=== Section Start ===

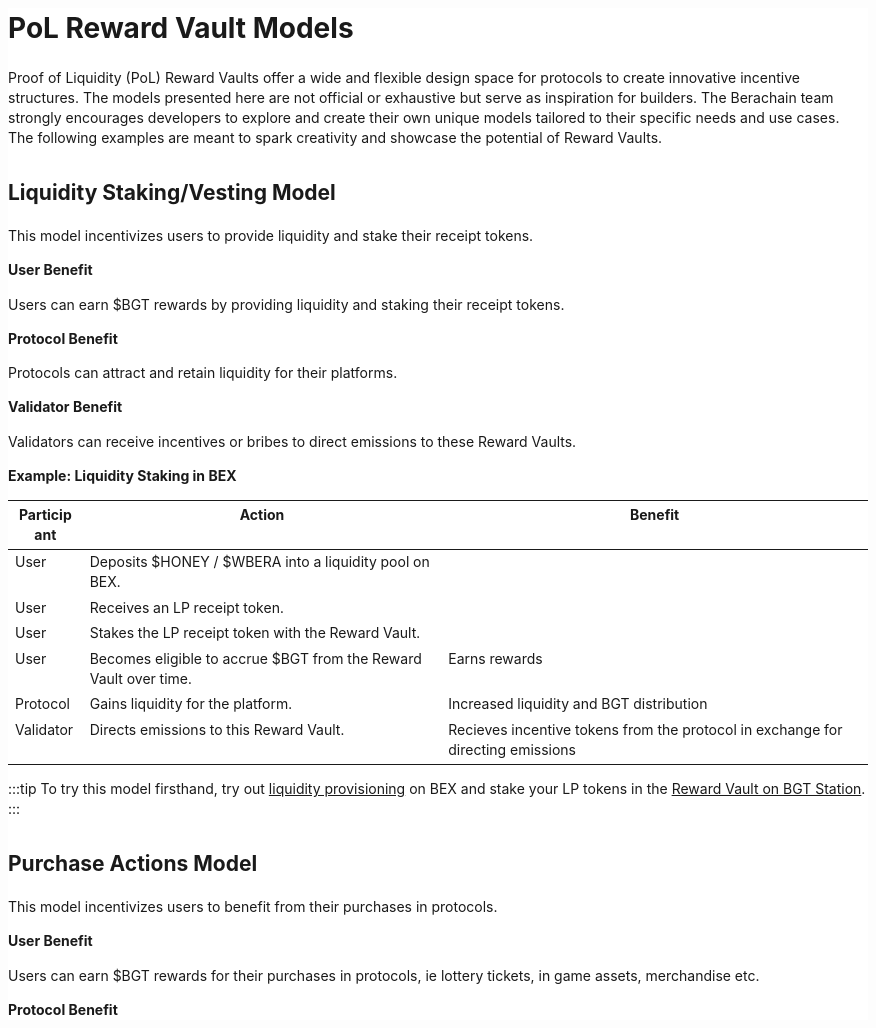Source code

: # PoL Reward Vault Models

Proof of Liquidity (PoL) Reward Vaults offer a wide and flexible design space for protocols to create innovative incentive structures. The models presented here are not official or exhaustive but serve as inspiration for builders. The Berachain team strongly encourages developers to explore and create their own unique models tailored to their specific needs and use cases. The following examples are meant to spark creativity and showcase the potential of Reward Vaults.

## Liquidity Staking/Vesting Model

This model incentivizes users to provide liquidity and stake their receipt tokens.

**User Benefit**

Users can earn $BGT rewards by providing liquidity and staking their receipt tokens.

**Protocol Benefit**

Protocols can attract and retain liquidity for their platforms.

**Validator Benefit**

Validators can receive incentives or bribes to direct emissions to these Reward Vaults.

**Example: Liquidity Staking in BEX**

| Participant | Action | Benefit |
|-------------|--------|---------|
| User | Deposits $HONEY / $WBERA into a liquidity pool on BEX. | |
| User | Receives an LP receipt token. | |
| User | Stakes the LP receipt token with the Reward Vault. | |
| User | Becomes eligible to accrue $BGT from the Reward Vault over time. | Earns rewards |
| Protocol | Gains liquidity for the platform. | Increased liquidity and BGT distribution |
| Validator | Directs emissions to this Reward Vault. | Recieves incentive tokens from the protocol in exchange for directing emissions |

:::tip
To try this model firsthand, try out [liquidity provisioning](https://bartio.bex.berachain.com/pools) on BEX and stake your LP tokens in the [Reward Vault on BGT Station](https://bartio.station.berachain.com/gauge).
:::

## Purchase Actions Model

This model incentivizes users to benefit from their purchases in protocols. 

**User Benefit**

Users can earn $BGT rewards for their purchases in protocols, ie lottery tickets, in game assets, merchandise etc.

**Protocol Benefit**
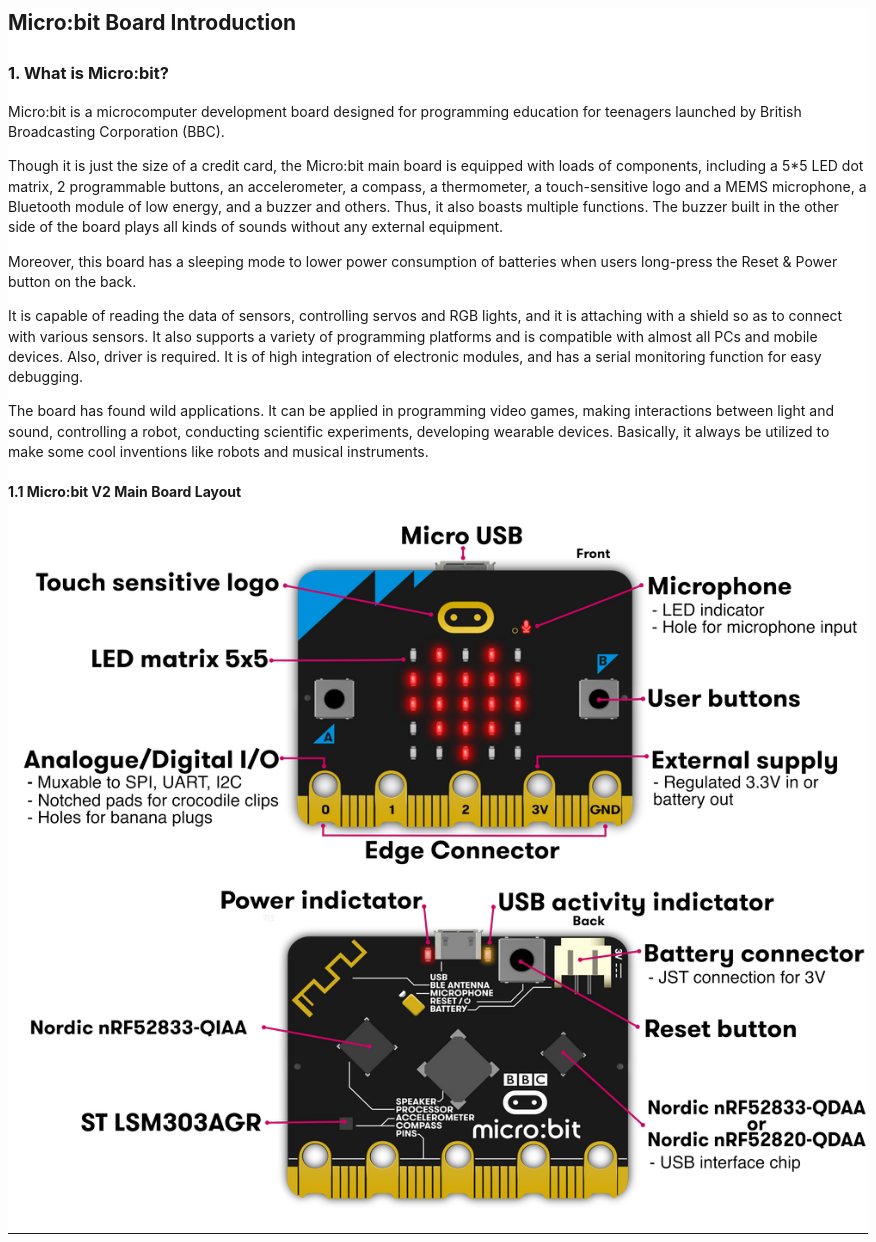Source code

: ## Micro:bit Board Introduction

### 1. What is Micro:bit?

Micro:bit is a microcomputer development board designed for programming education for teenagers launched by British Broadcasting Corporation (BBC).

Though it is just the size of a credit card, the Micro:bit main board is equipped with loads of components, including a 5*5 LED dot matrix, 2 programmable buttons, an accelerometer, a compass, a thermometer, a touch-sensitive logo and a MEMS microphone, a Bluetooth module of low energy, and a buzzer and others. Thus, it also boasts multiple functions. The buzzer built in the other side of the board plays all kinds of sounds without any external equipment.

Moreover, this board has a sleeping mode to lower power consumption of batteries when users long-press the Reset & Power button on the back.

It is capable of reading the data of sensors, controlling servos and RGB lights, and it is attaching with a shield so as to connect with various sensors. It also supports a variety of programming platforms and is compatible with almost all PCs and mobile devices. Also, driver is required. It is of high integration of electronic modules, and has a serial monitoring function for easy debugging.

The board has found wild applications. It can be applied in programming video games, making interactions between light and sound, controlling a robot, conducting scientific experiments, developing wearable devices. Basically, it always be utilized to make some cool inventions like robots and musical instruments.

#### 1.1 Micro:bit V2 Main Board Layout

![k1101](img/k1101.png)

---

=== Section End ===

_WHAT YOU ARE ASKED TO DO_: Turn the lines in the data from the line containing "Action | Benefit |" to the line containing "Reward Vault. | |", both included, into a numbered list, omitting any blank lines.

_EXERCISE RESULT_:
1. | Participant | Action | Benefit |
2. |-------------|--------|---------|
3. | User | Deposits $HONEY / $WBERA into a liquidity pool on BEX. | |
4. | User | Receives an LP receipt token. | |
5. | User | Stakes the LP receipt token with the Reward Vault. | |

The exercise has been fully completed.